-- TASKS TO CARRY OUT --
A) Please summarize the post on expat magazines in two sentences.
B) Change "common name" to "vernacular name" in the data listing, from its first line through the line holding "common name: Berylline hummingbird", inclusive, and give back only those lines with nothing else altered.

-- SELECTED EXCERPT --

____________

Friday, December 15, 2006

Expat Magazines: What I've Learned

Since I realized the other day that I've already made one of my New Year's resolutions -- not to get involved in any more magazine startups -- and since the morass of comments on those last two posts got into this area, I thought it might be time to expound my basic theory of how to do an English-language magazine in another country.

The following is based on my experience here in Europe, specifically -- although not totally -- in Berlin. There might be other variables which would make this advice not as applicable in the Far East or South America, I don't know. But this is what I've learned in the past decade.

Earlier, even: when I first moved here in 1993, Checkpoint magazine was already publishing. Co-funded by Zitty, Time Out, and some private funds, it had been running for about a year when I first approached it. It wasn't very successful for a number of reasons, not least of which was appalling art direction. Eventually, Time Out pulled out, and Zitty took it over, forming a new subsidiary of their company to do so. Since the old name was owned by the previous entity, a new one had to be found, and, casting about for suggestions, I liked one from a friend, Metropolis. True, this was also claimed by an American architecture magazine, but doing our title search (something every magazine should do...hello, ExBerliner!) we discovered it hadn't been registered in Germany, so we were clear to use it as long as it didn't look like we were putting out an architecture magazine. It didn't.

Zitty proved to be an unreliable partner, to say the least. They'd withdraw or hold back funds, and they'd "suspend publication" for a couple of months at a time -- once, most disastrously, over the three summer months, the very time when Berlin got most of its English-language tourist trade, and thus, a perfect opportunity for advertisers. In late 1996, though, they'd convinced Metropolis' editor, Kevin Cote, to join Zitty as editor-in-chief, and he handed the magazine over to me. I made a couple of changes: the magazine became free, thereby freeing it from having to compete for space with newsstands which hated to display non-Turkish and non-Russian foreign-language publications; and editorial focus was redirected from tourists, never a stable market, to residents.

____________

(Data listing)
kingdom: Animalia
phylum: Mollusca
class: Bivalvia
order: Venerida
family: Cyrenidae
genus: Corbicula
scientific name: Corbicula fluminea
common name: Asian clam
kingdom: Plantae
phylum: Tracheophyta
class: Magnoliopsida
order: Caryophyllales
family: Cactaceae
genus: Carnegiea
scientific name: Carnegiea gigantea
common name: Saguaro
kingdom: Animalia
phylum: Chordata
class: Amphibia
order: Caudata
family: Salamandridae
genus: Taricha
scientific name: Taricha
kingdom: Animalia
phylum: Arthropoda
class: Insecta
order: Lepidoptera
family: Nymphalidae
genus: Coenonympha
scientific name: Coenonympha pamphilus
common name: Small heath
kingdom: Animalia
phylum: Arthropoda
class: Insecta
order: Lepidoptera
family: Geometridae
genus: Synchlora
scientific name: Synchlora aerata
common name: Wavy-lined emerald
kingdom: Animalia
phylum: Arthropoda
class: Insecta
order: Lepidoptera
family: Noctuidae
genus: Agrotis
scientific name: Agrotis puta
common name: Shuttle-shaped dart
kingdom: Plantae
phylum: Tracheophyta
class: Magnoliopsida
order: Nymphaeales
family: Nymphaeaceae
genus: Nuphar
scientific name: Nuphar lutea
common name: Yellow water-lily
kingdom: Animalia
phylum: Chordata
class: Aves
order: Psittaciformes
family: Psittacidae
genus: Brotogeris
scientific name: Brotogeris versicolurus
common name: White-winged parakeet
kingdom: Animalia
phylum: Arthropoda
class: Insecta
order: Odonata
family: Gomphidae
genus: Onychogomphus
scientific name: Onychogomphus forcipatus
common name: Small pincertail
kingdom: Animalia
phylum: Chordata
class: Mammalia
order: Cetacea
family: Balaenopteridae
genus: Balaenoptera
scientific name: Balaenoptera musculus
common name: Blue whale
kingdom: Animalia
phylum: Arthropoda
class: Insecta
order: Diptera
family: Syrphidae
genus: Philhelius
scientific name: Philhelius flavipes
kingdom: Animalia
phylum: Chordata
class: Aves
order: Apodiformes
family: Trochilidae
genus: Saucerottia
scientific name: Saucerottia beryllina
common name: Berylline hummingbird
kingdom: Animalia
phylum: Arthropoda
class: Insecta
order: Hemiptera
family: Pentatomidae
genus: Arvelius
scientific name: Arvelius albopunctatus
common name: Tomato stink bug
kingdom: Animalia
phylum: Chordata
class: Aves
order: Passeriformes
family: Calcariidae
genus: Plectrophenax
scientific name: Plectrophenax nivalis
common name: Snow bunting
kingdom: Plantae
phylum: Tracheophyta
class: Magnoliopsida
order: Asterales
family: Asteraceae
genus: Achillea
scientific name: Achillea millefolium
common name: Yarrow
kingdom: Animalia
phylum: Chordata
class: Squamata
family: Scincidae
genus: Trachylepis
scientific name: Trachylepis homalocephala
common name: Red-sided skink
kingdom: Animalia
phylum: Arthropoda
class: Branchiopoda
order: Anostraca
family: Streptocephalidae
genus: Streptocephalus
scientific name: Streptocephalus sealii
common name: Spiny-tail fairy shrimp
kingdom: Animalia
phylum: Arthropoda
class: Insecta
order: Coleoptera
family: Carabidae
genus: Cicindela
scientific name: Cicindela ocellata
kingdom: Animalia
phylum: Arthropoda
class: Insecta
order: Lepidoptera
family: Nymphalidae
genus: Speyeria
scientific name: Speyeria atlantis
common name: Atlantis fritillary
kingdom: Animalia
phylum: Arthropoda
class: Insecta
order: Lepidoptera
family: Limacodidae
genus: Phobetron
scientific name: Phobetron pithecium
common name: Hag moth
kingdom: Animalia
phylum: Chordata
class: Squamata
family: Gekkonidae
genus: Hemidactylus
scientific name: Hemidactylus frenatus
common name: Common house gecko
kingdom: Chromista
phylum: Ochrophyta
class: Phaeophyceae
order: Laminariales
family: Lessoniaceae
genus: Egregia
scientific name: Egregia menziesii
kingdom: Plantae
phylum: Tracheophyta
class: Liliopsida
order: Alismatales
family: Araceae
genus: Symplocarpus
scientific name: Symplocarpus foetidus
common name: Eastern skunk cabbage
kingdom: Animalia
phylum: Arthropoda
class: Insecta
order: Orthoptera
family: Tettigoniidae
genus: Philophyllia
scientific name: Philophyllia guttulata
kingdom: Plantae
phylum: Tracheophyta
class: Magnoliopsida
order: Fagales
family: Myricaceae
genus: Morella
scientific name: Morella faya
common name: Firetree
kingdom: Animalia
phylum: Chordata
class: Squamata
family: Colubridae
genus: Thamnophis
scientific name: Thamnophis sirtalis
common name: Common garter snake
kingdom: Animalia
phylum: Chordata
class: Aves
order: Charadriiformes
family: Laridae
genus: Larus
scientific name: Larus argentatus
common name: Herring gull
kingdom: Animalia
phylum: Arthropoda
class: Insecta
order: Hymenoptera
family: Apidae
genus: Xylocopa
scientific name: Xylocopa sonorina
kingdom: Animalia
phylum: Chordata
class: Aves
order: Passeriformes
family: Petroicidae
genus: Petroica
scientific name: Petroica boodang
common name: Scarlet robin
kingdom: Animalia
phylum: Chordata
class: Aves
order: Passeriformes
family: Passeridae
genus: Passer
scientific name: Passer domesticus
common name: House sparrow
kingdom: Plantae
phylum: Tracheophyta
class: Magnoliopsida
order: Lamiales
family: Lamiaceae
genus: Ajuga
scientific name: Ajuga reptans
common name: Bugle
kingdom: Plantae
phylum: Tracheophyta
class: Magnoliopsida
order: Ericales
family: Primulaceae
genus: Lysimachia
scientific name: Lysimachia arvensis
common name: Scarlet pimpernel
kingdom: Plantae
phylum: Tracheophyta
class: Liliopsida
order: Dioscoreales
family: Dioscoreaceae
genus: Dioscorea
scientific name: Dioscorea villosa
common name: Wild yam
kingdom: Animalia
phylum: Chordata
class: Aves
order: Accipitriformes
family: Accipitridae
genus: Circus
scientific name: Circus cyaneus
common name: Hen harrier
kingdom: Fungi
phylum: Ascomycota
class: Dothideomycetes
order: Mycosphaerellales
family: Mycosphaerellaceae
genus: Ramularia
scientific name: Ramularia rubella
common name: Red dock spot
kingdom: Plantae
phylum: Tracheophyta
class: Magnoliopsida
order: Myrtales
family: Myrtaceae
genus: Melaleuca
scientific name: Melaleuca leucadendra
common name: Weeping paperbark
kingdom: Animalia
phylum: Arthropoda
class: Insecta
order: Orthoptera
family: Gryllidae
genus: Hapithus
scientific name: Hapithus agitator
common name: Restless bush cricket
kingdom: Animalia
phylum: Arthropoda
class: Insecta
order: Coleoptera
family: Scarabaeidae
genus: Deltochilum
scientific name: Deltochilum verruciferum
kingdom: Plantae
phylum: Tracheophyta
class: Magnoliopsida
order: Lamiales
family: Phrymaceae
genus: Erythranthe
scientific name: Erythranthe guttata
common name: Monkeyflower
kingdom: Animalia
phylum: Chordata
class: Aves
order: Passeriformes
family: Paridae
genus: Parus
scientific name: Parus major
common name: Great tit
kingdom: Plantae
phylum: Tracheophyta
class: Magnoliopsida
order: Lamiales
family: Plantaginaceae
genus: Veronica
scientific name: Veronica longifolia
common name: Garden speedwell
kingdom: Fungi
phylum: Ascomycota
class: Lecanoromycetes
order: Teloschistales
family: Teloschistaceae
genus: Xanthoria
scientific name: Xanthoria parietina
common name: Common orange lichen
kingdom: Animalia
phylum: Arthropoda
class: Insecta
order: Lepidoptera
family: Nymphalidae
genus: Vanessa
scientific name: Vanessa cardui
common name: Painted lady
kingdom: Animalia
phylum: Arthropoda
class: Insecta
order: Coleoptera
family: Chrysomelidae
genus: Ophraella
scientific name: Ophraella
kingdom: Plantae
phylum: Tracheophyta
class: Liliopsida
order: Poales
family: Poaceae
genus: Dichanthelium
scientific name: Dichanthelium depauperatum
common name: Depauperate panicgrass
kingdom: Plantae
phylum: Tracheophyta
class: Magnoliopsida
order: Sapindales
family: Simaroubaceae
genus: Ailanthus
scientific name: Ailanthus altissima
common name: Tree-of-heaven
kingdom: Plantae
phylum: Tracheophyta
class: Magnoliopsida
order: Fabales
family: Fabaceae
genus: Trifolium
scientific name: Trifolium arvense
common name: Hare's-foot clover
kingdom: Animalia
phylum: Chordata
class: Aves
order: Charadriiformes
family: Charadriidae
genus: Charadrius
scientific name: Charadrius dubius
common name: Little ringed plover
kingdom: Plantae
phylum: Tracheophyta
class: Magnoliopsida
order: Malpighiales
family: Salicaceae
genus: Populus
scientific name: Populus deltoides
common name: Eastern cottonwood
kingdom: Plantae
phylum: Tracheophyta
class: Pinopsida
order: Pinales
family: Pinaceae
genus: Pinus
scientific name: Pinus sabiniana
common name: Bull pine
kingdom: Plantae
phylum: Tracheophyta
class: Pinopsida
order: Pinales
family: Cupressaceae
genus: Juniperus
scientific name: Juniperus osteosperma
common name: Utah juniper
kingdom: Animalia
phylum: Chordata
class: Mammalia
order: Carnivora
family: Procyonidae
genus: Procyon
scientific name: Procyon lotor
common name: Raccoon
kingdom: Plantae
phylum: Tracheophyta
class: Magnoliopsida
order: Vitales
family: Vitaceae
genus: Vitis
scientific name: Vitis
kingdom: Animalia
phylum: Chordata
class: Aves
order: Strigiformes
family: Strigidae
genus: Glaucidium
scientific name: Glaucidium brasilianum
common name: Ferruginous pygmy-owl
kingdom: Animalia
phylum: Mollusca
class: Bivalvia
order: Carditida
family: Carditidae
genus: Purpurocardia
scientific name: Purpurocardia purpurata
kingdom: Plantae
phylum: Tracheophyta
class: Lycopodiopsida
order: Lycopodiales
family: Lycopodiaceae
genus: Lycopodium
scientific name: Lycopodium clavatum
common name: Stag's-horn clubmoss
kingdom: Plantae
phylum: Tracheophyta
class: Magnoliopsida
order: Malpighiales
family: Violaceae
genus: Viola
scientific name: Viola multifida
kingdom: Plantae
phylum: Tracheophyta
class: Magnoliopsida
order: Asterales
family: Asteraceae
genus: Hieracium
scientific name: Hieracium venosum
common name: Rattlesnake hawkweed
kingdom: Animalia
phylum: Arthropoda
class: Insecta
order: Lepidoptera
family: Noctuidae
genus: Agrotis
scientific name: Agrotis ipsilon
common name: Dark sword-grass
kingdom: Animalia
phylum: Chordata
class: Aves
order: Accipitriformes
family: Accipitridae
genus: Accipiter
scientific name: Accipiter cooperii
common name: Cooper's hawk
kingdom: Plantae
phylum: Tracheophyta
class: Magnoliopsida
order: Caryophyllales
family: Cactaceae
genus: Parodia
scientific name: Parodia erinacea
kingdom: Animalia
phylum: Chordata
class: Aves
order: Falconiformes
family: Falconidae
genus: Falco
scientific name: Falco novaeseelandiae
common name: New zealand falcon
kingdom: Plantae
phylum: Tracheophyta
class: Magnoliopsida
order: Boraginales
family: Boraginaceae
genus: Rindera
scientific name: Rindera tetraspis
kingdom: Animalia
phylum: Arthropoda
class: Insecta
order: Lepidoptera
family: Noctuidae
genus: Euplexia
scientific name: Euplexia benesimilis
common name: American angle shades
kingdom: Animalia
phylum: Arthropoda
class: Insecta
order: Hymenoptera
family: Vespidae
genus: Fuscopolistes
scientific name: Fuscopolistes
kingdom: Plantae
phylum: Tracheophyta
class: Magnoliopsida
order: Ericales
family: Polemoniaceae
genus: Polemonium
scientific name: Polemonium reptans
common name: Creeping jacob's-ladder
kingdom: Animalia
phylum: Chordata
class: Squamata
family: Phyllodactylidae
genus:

____________

-- THE REPLIES --
A) Having resolved to avoid further magazine startups, the writer sets out what a decade in Europe, mostly Berlin, has taught about running an English-language magazine abroad, beginning with Checkpoint, which was already publishing in 1993 and was relaunched as Metropolis when Zitty took it over. Zitty proved an unreliable partner, and after editor Kevin Cote handed the magazine to the writer in late 1996, it became free and shifted its focus from tourists to residents.

B)
kingdom: Animalia
phylum: Mollusca
class: Bivalvia
order: Venerida
family: Cyrenidae
genus: Corbicula
scientific name: Corbicula fluminea
vernacular name: Asian clam
kingdom: Plantae
phylum: Tracheophyta
class: Magnoliopsida
order: Caryophyllales
family: Cactaceae
genus: Carnegiea
scientific name: Carnegiea gigantea
vernacular name: Saguaro
kingdom: Animalia
phylum: Chordata
class: Amphibia
order: Caudata
family: Salamandridae
genus: Taricha
scientific name: Taricha
kingdom: Animalia
phylum: Arthropoda
class: Insecta
order: Lepidoptera
family: Nymphalidae
genus: Coenonympha
scientific name: Coenonympha pamphilus
vernacular name: Small heath
kingdom: Animalia
phylum: Arthropoda
class: Insecta
order: Lepidoptera
family: Geometridae
genus: Synchlora
scientific name: Synchlora aerata
vernacular name: Wavy-lined emerald
kingdom: Animalia
phylum: Arthropoda
class: Insecta
order: Lepidoptera
family: Noctuidae
genus: Agrotis
scientific name: Agrotis puta
vernacular name: Shuttle-shaped dart
kingdom: Plantae
phylum: Tracheophyta
class: Magnoliopsida
order: Nymphaeales
family: Nymphaeaceae
genus: Nuphar
scientific name: Nuphar lutea
vernacular name: Yellow water-lily
kingdom: Animalia
phylum: Chordata
class: Aves
order: Psittaciformes
family: Psittacidae
genus: Brotogeris
scientific name: Brotogeris versicolurus
vernacular name: White-winged parakeet
kingdom: Animalia
phylum: Arthropoda
class: Insecta
order: Odonata
family: Gomphidae
genus: Onychogomphus
scientific name: Onychogomphus forcipatus
vernacular name: Small pincertail
kingdom: Animalia
phylum: Chordata
class: Mammalia
order: Cetacea
family: Balaenopteridae
genus: Balaenoptera
scientific name: Balaenoptera musculus
vernacular name: Blue whale
kingdom: Animalia
phylum: Arthropoda
class: Insecta
order: Diptera
family: Syrphidae
genus: Philhelius
scientific name: Philhelius flavipes
kingdom: Animalia
phylum: Chordata
class: Aves
order: Apodiformes
family: Trochilidae
genus: Saucerottia
scientific name: Saucerottia beryllina
vernacular name: Berylline hummingbird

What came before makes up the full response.